As the officially appointed scribe and task-master, Carie had plenty to keep track of. She was constantly at attention, ready to record the blizzard of numbers that everyone called out. I realized that we were not necessarily out here to collect ice cores but to collect numbers about ice cores (you’ll get a sense of that from what Carie has written below). In science, numbers are gold. Not to mention a nimble mind, well-organized record keeping systems, and mobile fingers in sub-zero temperatures! I still don’t know how Carie manages to keep her writing legible when all my own fingers had turned into claws from the cold.

Carie:…..It was cold, and there was a frigid wind. Despite all of our layers, thick down parkas, hats, and gloves, we all felt the bite. As the Postdoc-with-a-Plan, I was the designated notetaker, list-checker, and sample-labeler, and my hands quickly went numb and stayed that way for the rest of the day (it turns out that it is still possible to take detailed notes with a frozen hand). I recorded water, air, snow, and core temperatures (at a resolution of every five centimeters along a 145 cm core), salinity measurements, sackhole fill times, and directed the collection, cutting into pre-determined horizons, and proper labeling and storage of 22 ice cores, 42 20-cm sub-samples, and 30 liters of sackhole brines and seawater. Everyone was busy, Karen and Julianne tag-teamed the sectioning and measuring of all of the cores and handle the collection of liquid samples. When measurements needed to be taken, a part needed to be found, or a message relayed, someone always stepped up immediately.

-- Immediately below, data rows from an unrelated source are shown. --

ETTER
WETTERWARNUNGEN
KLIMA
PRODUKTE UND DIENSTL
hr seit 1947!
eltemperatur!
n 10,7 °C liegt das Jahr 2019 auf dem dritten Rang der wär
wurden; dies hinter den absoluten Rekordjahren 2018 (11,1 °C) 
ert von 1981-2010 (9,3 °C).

It was a lot of sampling we did, but we worked as efficiently as if we’d been doing this together for years, and we (miraculously) got it all done…..


Karen cutting pucks of ice for density measurements. Photo by Julianne

Upon returning to the lab after dinner, we began Day 2.1: Sample Processing. To stay as close to in situ conditions as possible, particularly for the biological and chemical aspects, the Team wanted to process their sea water and brine samples as soon as possible. We all donned our winter jackets and spent the next few hours in the cold rooms, filtering, aliquotting, and pipetting sea water and brine. Here you can see Monica and Karen testing the  photosynthetic efficiency of the sea ice algae in a small ice section. At ~2 am, we finally called it a day. The sun had only set almost an hour before at 12:52 am.